**Records**
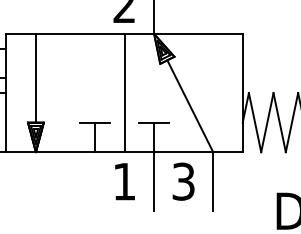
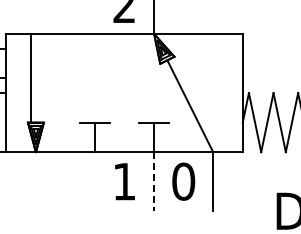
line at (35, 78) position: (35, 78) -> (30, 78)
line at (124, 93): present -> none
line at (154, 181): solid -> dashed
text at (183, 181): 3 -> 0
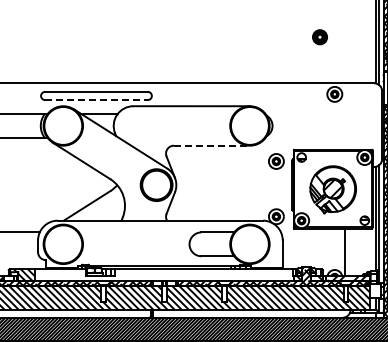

* * *

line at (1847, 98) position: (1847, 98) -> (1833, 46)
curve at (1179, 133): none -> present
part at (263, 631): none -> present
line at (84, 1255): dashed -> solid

**Problem to solve**
Write out again the items from the line with "line at (35, 78)" up to and including the line with "text at (183, 181): 3 -> 0", switching "dashed" to "dotted" and leaving everything else as it is.

**Output for this exercise**
line at (35, 78) position: (35, 78) -> (30, 78)
line at (124, 93): present -> none
line at (154, 181): solid -> dotted
text at (183, 181): 3 -> 0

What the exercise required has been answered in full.